Una vera e propria bufera giudiziaria e politica si sta abbattendo sul centrodestra siciliano, scuotendo dalle fondamenta gli equilibri della coalizione di governo guidata dal presidente della Regione, Renato Schifani. Alla vigilia di un cruciale turno di ballottaggio amministrativo, l’Agrigentino e l’intera isola si ritrovano al centro di una fitta rete di indagini. Le inchieste colpiscono in modo trasversale esponenti di primo piano dei principali partiti di maggioranza, registrando un impatto particolarmente severo tra le fila di Forza Italia.
La mappa del contagio giudiziario
Il quadro delle vicende delinea una situazione di diffuso imbarazzo politico per l’esecutivo regionale. I procedimenti e le ipotesi di reato variano dalla corruzione al peculato, fino al concorso esterno, e coinvolgono figure chiave delle istituzioni isolane:
–Luca Sammartino (Lega): Vicepresidente della Regione, attualmente indagato per corruzione.
–Gaetano Galvagno (Fratelli d’Italia): Presidente dell’Assemblea Regionale Siciliana (Ars), a processo con l’accusa di corruzione, peculato e falso.
–Elvira Amata (Fratelli d’Italia): Assessora al Turismo, sotto processo a Palermo per corruzione.
–Roberto Di Mauro (Mpa): Ex assessore regionale, indagato con l’accusa di associazione a delinquere.
–Totò Cuffaro (Dc): Storico ex leader, che ha patteggiato una pena per corruzione e traffico di influenze.
–Salvatore Iacolino (Forza Italia): Ex dirigente regionale, attualmente indagato per concorso esterno.
–Michele Mancuso (Forza Italia): Deputato all’Ars, recentemente arrestato con l’accusa di corruzione.
–Lillo Pisano (Fratelli d’Italia): Deputato, indagato per truffa e peculato in relazione a eventi svoltisi ad Agrigento.
A questo già pesante scenario si aggiungono i recenti guai giudiziari di Riccardo Gallo Afflitto (deputato regionale e coordinatore di Forza Italia nella provincia di Agrigento) e la richiesta di rinvio a giudizio per il deputato Ignazio Abbate, accusato di indebita destinazione di denaro pubblico per fatti risalenti alla sua passata esperienza come sindaco di Modica.
La linea del rigore di Schifani: “No a crisi di maggioranza”
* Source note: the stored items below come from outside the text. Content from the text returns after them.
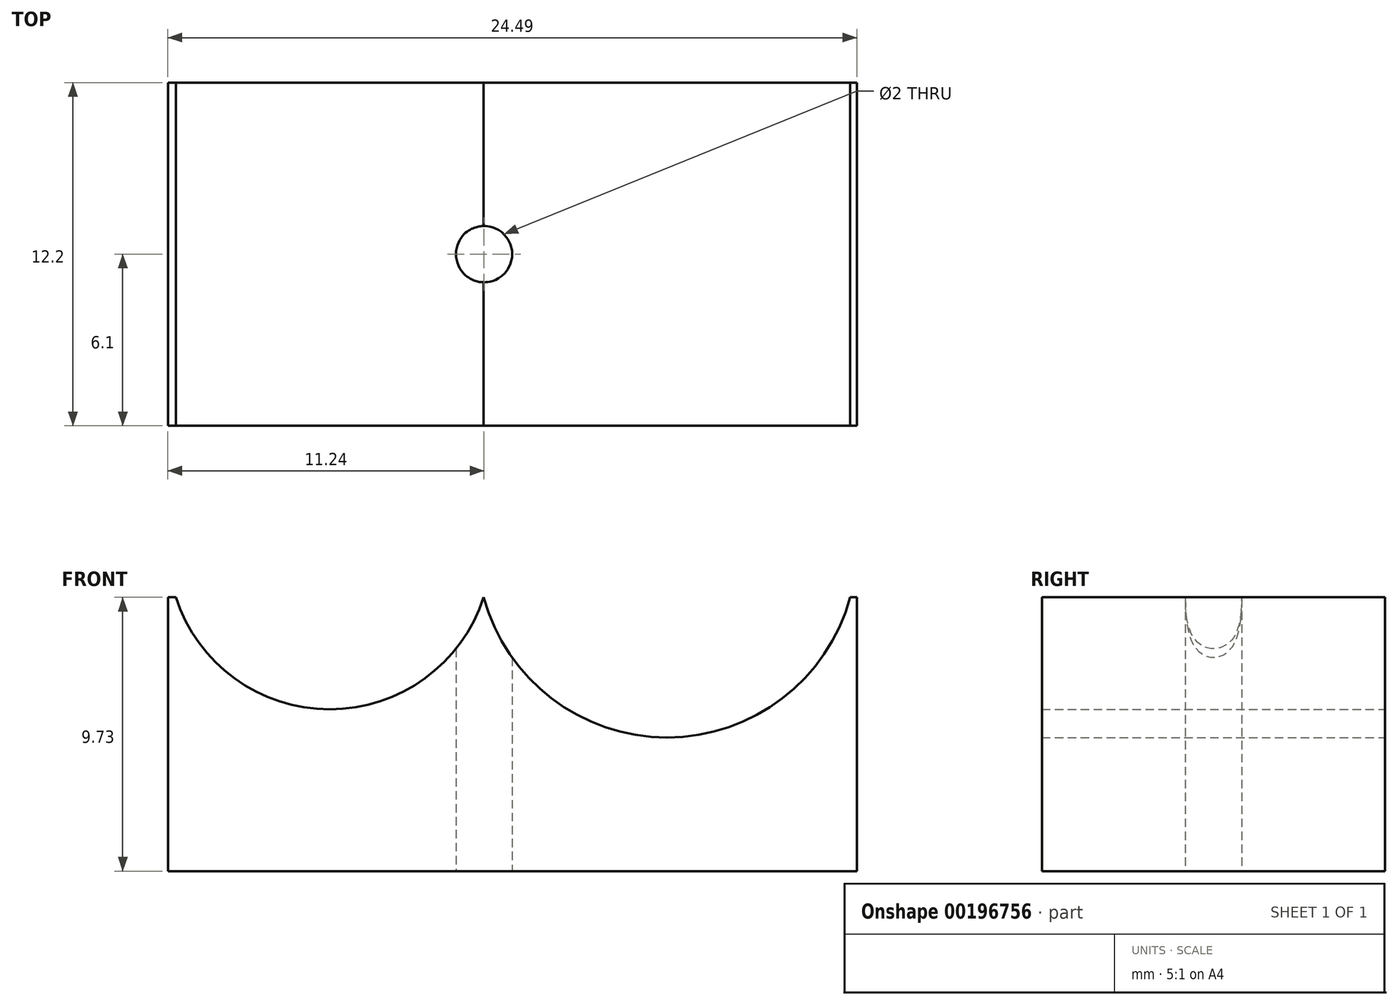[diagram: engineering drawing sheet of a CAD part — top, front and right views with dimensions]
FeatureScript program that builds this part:
annotation { "Feature Type Name" : "Feature", "Feature Type Description" : "" }
export const myFeature = defineFeature(function(context is Context, id is Id, definition is map)
    precondition{}
    {
        {
            var Q0;
            Q0=qCreatedBy(makeId("Front.planeOp"),FACE);
            var sketch = newSketch(context, id + "F0", { "sketchPlane" : qUnion([Q0])});
            skLineSegment(sketch, "E0", {"start": v(-48.75, 0) * mm, "end": v(53.74, 0) * mm, "construction": true});
            skLineSegment(sketch, "E1", {"start": v(-48.52, -11.5) * mm, "end": v(53.74, -11.5) * mm, "construction": true});
            skArc(sketch, "E2", {"start": v(-10.96, -1.77) * mm, "mid": v(-5.49, -5.75) * mm, "end": v(-0.01, -1.77) * mm});
            skArc(sketch, "E3", {"start": v(-0.01, -1.77) * mm, "mid": v(6.5, -6.75) * mm, "end": v(13.02, -1.77) * mm});
            skLineSegment(sketch, "E4", {"start": v(-11.24, -1.77) * mm, "end": v(-11.24, -11.5) * mm});
            skLineSegment(sketch, "E5", {"start": v(13.25, -1.77) * mm, "end": v(13.25, -11.5) * mm});
            skLineSegment(sketch, "E6", {"start": v(13.25, -11.5) * mm, "end": v(-11.24, -11.5) * mm});
            skLineSegment(sketch, "E7", {"start": v(-10.96, -1.77) * mm, "end": v(-11.24, -1.77) * mm});
            skLineSegment(sketch, "E8", {"start": v(-11.24, -1.77) * mm, "end": v(-10.96, -1.77) * mm});
            skLineSegment(sketch, "E9.trimOffspring", {"start": v(13.02, -1.77) * mm, "end": v(13.25, -1.77) * mm});
            skSolve(sketch);
        }
        {
            var Q0;
            Q0=makeQuery(id+"F0.imprint","IMPRINT",FACE,{"disambiguationData":[TD([[makeQuery(id+"F0.imprint","IMPRINT",EDGE,{"derivedFrom":sQuery(id+"F0.wireOp",EDGE,"E4")}),1.0]])]});
            extrude(context, id + "F1", {"entities" : qUnion([Q0]), "endBound" : BoundingType.SYMMETRIC, "depth" : 12.2 * mm});
        }
        {
            var Q0;
            Q0=makeQuery(id+"F1.opExtrude","SWEPT_FACE",FACE,{"disambiguationData":[OSD([sQuery(id+"F0.wireOp",EDGE,"E6")])]});
            var sketch = newSketch(context, id + "F2", { "sketchPlane" : qUnion([Q0])});
            skCircle(sketch, "E10", {"center": v(0, 0) * mm, "radius": 1 * mm});
            skLineSegment(sketch, "E11", {"start": v(-0.64, 0.77) * mm, "end": v(0.65, -0.76) * mm});
            skSolve(sketch);
        }
        {
            var Q0;
            {var subQ0=sQuery(id+"F2.wireOp",EDGE,"E11");Q0=makeQuery(id+"F2.imprint","IMPRINT",FACE,{"disambiguationData":[TD([[makeQuery(id+"F2.imprint","IMPRINT",EDGE,{"derivedFrom":subQ0}),1.0]])]});}
            var Q1;
            {var subQ0=sQuery(id+"F2.wireOp",EDGE,"E11");Q1=makeQuery(id+"F2.imprint","IMPRINT",FACE,{"disambiguationData":[TD([[makeQuery(id+"F2.imprint","IMPRINT",EDGE,{"derivedFrom":subQ0}),-1.0]])]});}
            extrude(context, id + "F3", {"entities" : qUnion([Q0, Q1]), "operationType" : NewBodyOperationType.REMOVE, "oppositeDirection" : true, "depth" : 25 * mm});
        }
    });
Di fronte a questa escalation, il governatore Renato Schifani sta tentando di blindare il proprio governo e gettare acqua sul fuoco delle polemiche, pur non nascondendo la delicatezza del momento. Di ritorno da una trasferta politica, il presidente ha voluto ribadire un principio cardine:
“La responsabilità penale è personale, Gallo ha tutto il diritto di difendersi, ma un dato è certo: coniugare una crisi di maggioranza a un’indagine di un singolo mi sembrerebbe eccessivo”.
L’invito del governatore è chiaro: separare nettamente le vicende giudiziarie dall’attività amministrativa. La priorità, secondo Schifani, resta blindare la stabilità della Regione in vista di scadenze cruciali come le variazioni di bilancio di luglio e la manovra finanziaria di fine anno.
Nonostante i tentativi di rassicurazione, il clima politico a Palermo resta pesantissimo. L’atteso vertice di maggioranza, che avrebbe dovuto ricompattare le fila della coalizione in vista dei ballottaggi, è stato ufficialmente rinviato. Dalle segreterie di partito trapela la giustificazione formale di impegni d’agenda non coincidenti, ma nei corridoi di Palazzo d’Orléans l’imbarazzo è palpabile. Il silenzio assordante degli alleati di fronte all’ennesima tegola giudiziaria riflette una frattura profonda all’interno della coalizione, giudicata da molti osservatori difficile da sanare nel breve periodo.
La situazione è particolarmente critica per Forza Italia, il partito più colpito dagli ultimi sviluppi. Oltre alle vicende che vedono coinvolti Gallo Afflitto e Mancuso, i forzisti devono fare i conti con scossoni interni e defezioni.
Per cercare di arginare il danno e mediare tra le correnti, la prossima settimana il commissario del partito, Minardo, farà tappa nell’isola. L’obiettivo sarà verificare gli umori della base e avviare una difficile ricostruzione interna in quello che si preannuncia come un momento di dura resa dei conti.
Resta adesso da capire come l’elettorato risponderà nelle urne del ballottaggio a questo scenario frammentato e teso. Ma soprattutto, se la strategia di Schifani di “blindare” l’esecutivo basterà a garantire la tenuta politica della Sicilia nei mesi a venire.